Methods: This retrospective nationwide population-based study using the National Health Insurance Research Database in Taiwan collected data from 1073 SLE ESRD patients starting maintenance dialysis between March 1997 and December 2006. A multivariate Cox regression hazard model was applied to identify factors predicting mortality in cohorts using different dialysis modalities and the impact of dialysis modalities on the survival outcome of these patients of both genders.
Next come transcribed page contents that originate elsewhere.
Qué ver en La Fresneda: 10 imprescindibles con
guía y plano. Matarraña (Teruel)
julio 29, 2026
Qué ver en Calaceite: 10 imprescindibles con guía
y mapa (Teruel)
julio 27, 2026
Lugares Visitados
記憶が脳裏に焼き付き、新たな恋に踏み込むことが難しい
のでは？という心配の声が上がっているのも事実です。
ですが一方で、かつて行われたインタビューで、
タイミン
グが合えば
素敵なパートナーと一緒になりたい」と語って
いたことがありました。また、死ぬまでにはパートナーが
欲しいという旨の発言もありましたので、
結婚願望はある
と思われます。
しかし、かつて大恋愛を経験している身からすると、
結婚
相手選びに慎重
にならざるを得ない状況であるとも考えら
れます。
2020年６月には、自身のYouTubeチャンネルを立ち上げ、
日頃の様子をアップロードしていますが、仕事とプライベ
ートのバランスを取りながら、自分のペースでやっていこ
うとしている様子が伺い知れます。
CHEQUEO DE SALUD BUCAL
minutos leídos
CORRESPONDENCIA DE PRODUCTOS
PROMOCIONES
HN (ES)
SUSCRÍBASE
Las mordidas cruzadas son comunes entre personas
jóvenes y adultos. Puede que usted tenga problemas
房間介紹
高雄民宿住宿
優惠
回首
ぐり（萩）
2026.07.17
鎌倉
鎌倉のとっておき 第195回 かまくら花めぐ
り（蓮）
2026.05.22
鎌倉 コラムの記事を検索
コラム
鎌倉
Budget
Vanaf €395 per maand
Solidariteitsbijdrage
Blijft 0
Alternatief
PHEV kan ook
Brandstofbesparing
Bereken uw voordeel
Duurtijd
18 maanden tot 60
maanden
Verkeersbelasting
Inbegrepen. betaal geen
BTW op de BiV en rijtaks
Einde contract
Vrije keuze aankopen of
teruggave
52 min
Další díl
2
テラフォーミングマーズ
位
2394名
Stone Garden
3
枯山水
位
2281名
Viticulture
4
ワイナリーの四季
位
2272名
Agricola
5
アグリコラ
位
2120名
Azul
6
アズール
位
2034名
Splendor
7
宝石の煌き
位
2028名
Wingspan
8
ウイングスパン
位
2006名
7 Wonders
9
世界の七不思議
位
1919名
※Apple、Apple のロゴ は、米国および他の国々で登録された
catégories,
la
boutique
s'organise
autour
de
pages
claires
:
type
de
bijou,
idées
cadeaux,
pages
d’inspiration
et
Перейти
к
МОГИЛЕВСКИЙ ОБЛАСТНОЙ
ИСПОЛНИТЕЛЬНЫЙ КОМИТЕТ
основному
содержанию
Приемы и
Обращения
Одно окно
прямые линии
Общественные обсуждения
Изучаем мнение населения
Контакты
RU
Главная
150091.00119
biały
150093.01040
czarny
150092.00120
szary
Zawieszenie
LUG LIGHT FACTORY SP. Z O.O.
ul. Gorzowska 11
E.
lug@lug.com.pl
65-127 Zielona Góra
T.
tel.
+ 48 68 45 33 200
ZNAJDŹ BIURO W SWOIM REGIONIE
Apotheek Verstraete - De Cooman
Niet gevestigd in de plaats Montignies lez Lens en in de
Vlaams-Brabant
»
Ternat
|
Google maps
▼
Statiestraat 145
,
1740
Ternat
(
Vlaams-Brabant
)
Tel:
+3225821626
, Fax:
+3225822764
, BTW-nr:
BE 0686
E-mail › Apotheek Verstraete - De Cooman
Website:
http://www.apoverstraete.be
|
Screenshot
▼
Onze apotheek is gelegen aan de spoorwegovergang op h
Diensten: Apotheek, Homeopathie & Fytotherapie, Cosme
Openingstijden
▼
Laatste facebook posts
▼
Results: The major threat to SLE patients on maintenance dialysis was infections. For SLE patients undergoing regular haemodialysis (HD), age, male sex, and high or absence of daily steroid dosing were predictive of higher mortality. For those undergoing regular peritoneal dialysis (PD), age and high daily steroid dosing were the predictive factors. After adjusting confounding factors, male patients with HD had a significantly poorer outcome than the counterpart with PD or female patients with HD. There was no survival difference among female SLE patients with different dialysis modalities.
Conclusion: No underlying comorbidities were identified to increase the mortality of patients receiving particular dialysis modalities after correcting for age and steroid factors. There was no impact of different dialysis modalities on survival of female SLE patients. However, male SLE patients seemed susceptible to fatal events complicated by HD, which led to an inferior survival rate.